This Past Weekend

This past weekend on a Saturday was the first time I ate at a restaurant. I ordered fries with steak sandwhich & just drank water(was tempted for coca cola ) , but did not log what I ate. Come Monday morning I weighed myself after using the bathroom & lost 0.5 pounds. How I lost weight but did not log?

Replies

  • kshama2001
    kshama2001 Posts: 28,052 Member
    This past weekend on a Saturday was the first time I ate at a restaurant. I ordered fries with steak sandwhich & just drank water(was tempted for coca cola ) , but did not log what I ate. Come Monday morning I weighed myself after using the bathroom & lost 0.5 pounds. How I lost weight but did not log?

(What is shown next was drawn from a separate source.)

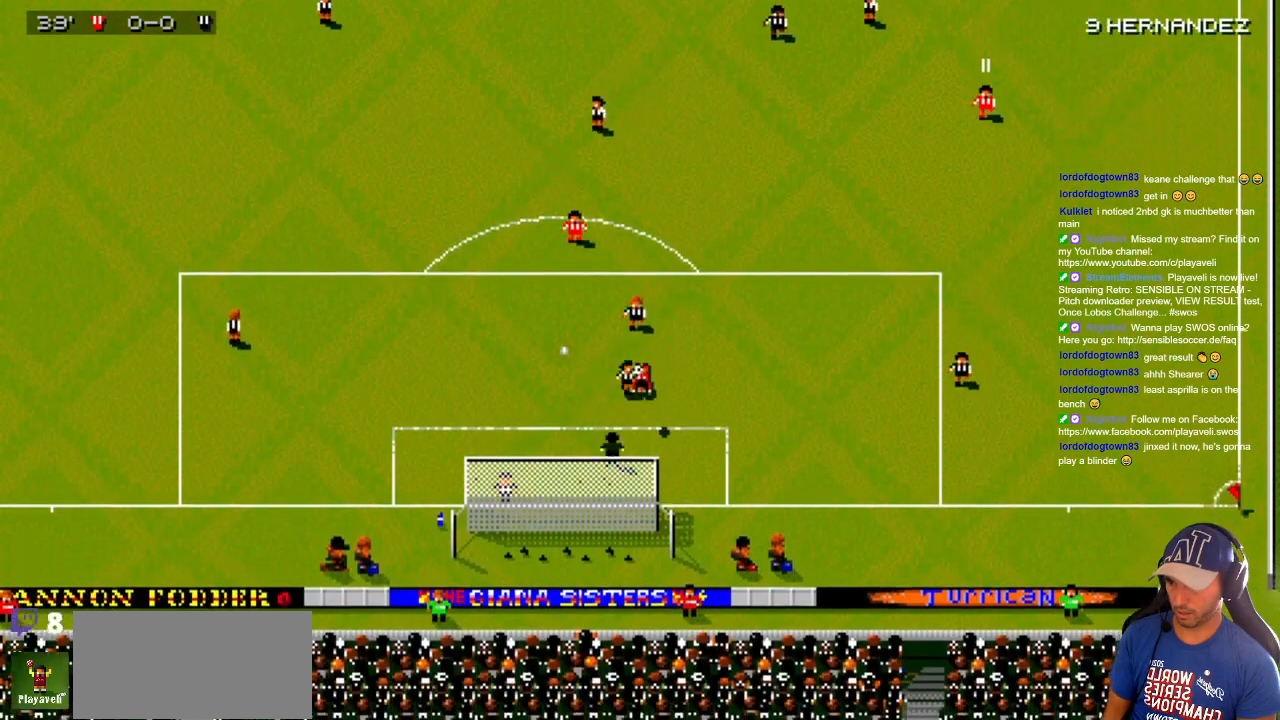
{"buttons": ["DPAD_DOWN"], "events": []}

    The act of logging just helps you create a calorie deficit. It's the calorie deficit that enables you to lose weight, not logging.
  • wilson10102018
    wilson10102018 Posts: 1,306 Member
    Daily variations don't mean anything because they are overwhelmed by bowel and bladder, and water retention.

    Remember a 3500 calorie deficit means one pound.
  • cwolfman13
    cwolfman13 Posts: 41,865 Member
    This past weekend on a Saturday was the first time I ate at a restaurant. I ordered fries with steak sandwhich & just drank water(was tempted for coca cola ) , but did not log what I ate. Come Monday morning I weighed myself after using the bathroom & lost 0.5 pounds. How I lost weight but did not log?

    Lots of people don't log and lose weight just fine. Logging is just a tool. Also, what is happening overall is what matters for weight management...having a sandwich and some fries on a Saturday is not particularly material to the greater whole. I had fried chicken on Saturday night...in the grand scheme of things, pretty much meaningless.
  • chocolate_owl
    chocolate_owl Posts: 1,695 Member
    I log pretty carefully 6 days a week and then eat what I want for Saturday night dinner. On Saturday I'm eating around my maintenance calories, so I still had a deficit for 6 days a week and will still lose weight.

    As mentioned above, your weight can fluctuate significantly day to day depending on waste, water retention from sodium, exercise, or stress, a woman's monthly cycle, etc. If it doesn't stress you out mentally, it's recommended to weigh daily so you can get an idea of how your body responds to these things and to form an overall trend rather than spotty check-ins that might not show as clear of a pattern.